Here we borrow the C-family semicolon ; to separate between the statements. Parser doesn’t really need it. This is a redundancy that may add to readability and on the way allow for the better error messages. Notice that the only change in converter is at the node_to_text() function:

def node_to_find_stmt_list(node):
    for child in node.children[1]:
        verify_node(child, (0, 'find_stmt'), (2, '', ';'))
        yield node_to_find_stmt(child)

def node_to_text(node):
    verify_node(node, (1, 'find_stmt_list'))
    return list(node_to_find_stmt_list(node.children[1]))

Actually unit tests are affected too, but here comes handy one feature of parsimonious: parse a string with any rule. So we can simply rewrite:

def test_find_stmt(self):
    s = 'find A start at b 1 look for c'
    node = grammar('find_stmt').parse(s)
    # ...

Now that we support multiple statements it appears that some quests can start at multiple addresses. Why not to introduce arrays or Python-like lists. The start clause may read:

start at [ Lincoln 32 , Kennedy 17 , Gray 6 ]

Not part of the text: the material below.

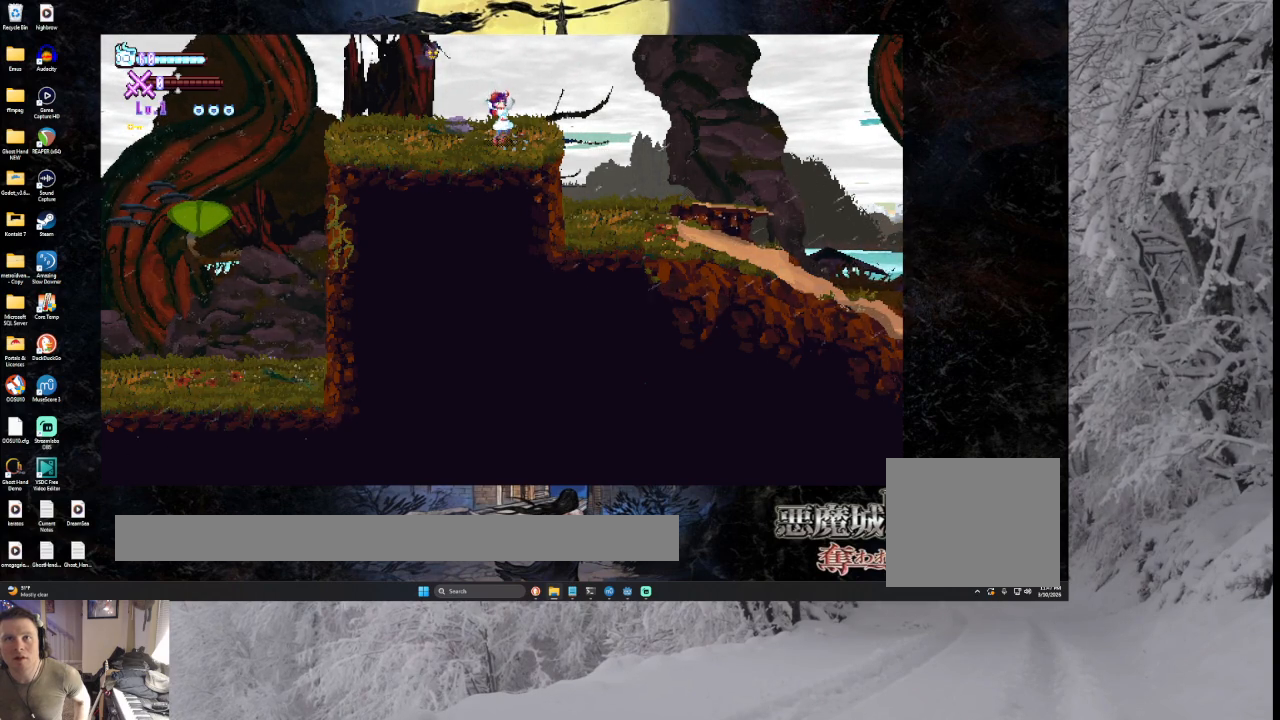
{"buttons": ["CROSS"], "left_stick": "center", "right_stick": "center", "events": []}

The grammar to support this:

start = "start" _ "at" _ address_list
address_list = "[" _ address _ ( "," _ address _ ) * "]"
address = word _ number

Our configuration is quite rich by now. But what if the editor wants the quest to start at roads intersection? Easy enough to arrange this too!

start at [Lincoln and Kennedy intersection]

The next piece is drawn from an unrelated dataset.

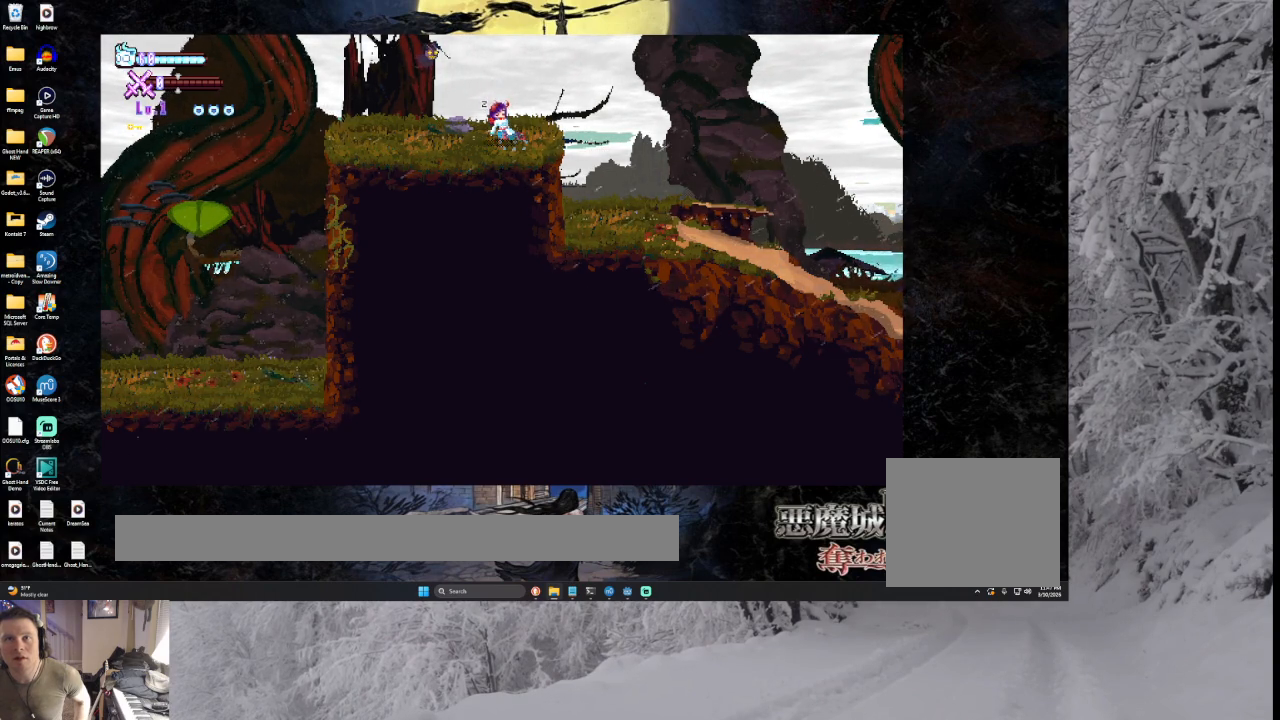
{"buttons": ["CROSS"], "left_stick": "center", "right_stick": "center", "events": []}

Accompanied with the address rule update:

address = house_address / intersection_address
house_address = word _ number
intersection_address = word _ "and" _ word _ "intersection"

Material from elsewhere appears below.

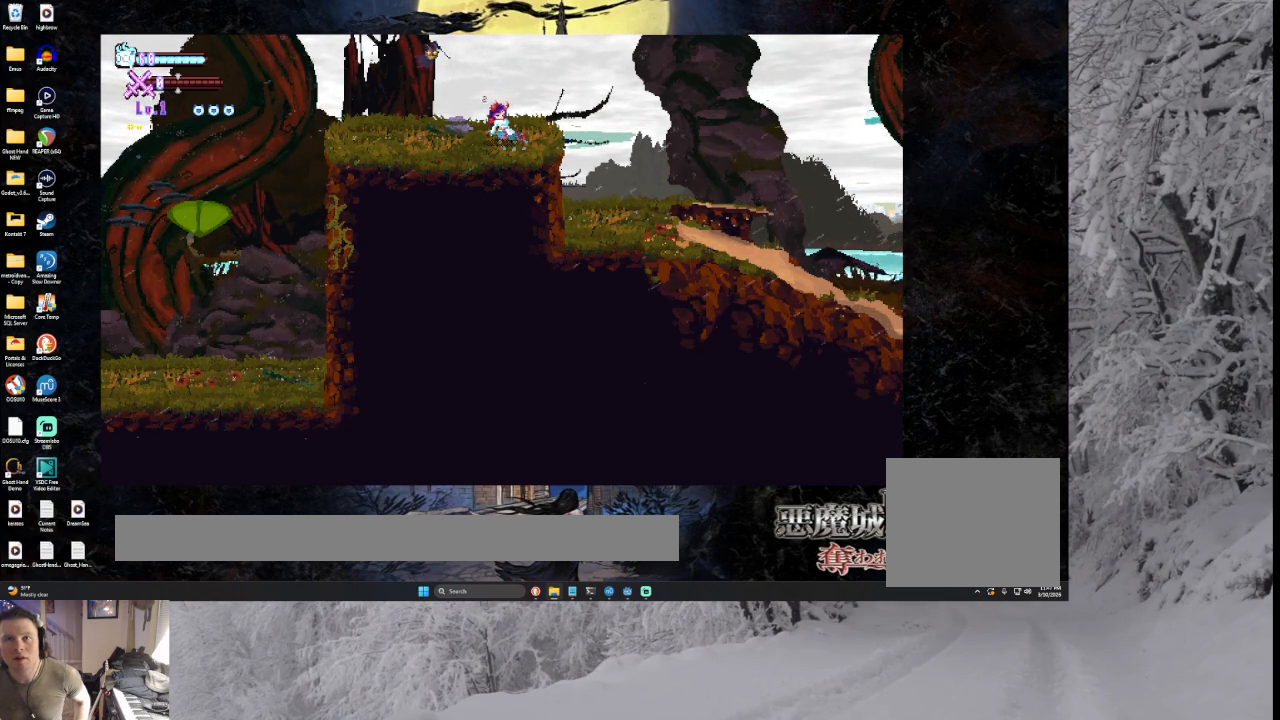
{"buttons": ["CROSS"], "left_stick": "center", "right_stick": "center", "events": []}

Now just add a unit test and a couple of converter functions and that is it!

Final words

To summarize, we have seen how the ground was prepared, initial version of the language suggested and put into code. Then expansions were made in three directions: multiple statements, multiple starting points and different options for expression (address) definition. We have developed a configuration language, and the process and the concepts for other purposes may differ.

In any event it is both important and useful to experiment and try different approaches and solutions. Users should be involved in the process. They may complain non-intuitive and clumsy structures or suggest ideas. Just be aware, that once the users get excited about possibilities you create, new language features will be requested, which may lead to over-engineering. Remember: once the language becomes new C++, the users themselves will keep forgetting how to use it correctly. Instead of adding new features and grammar constructs seek reusing the existing ones.

DSL is fun as it deals with the known domain concepts and hides the complexity of the real code doing the job behind the scene. Non-programmers may look at the text and understand what’s going on and even write it themselves. Which makes you, the developer, feel like creator for the language and for the fun.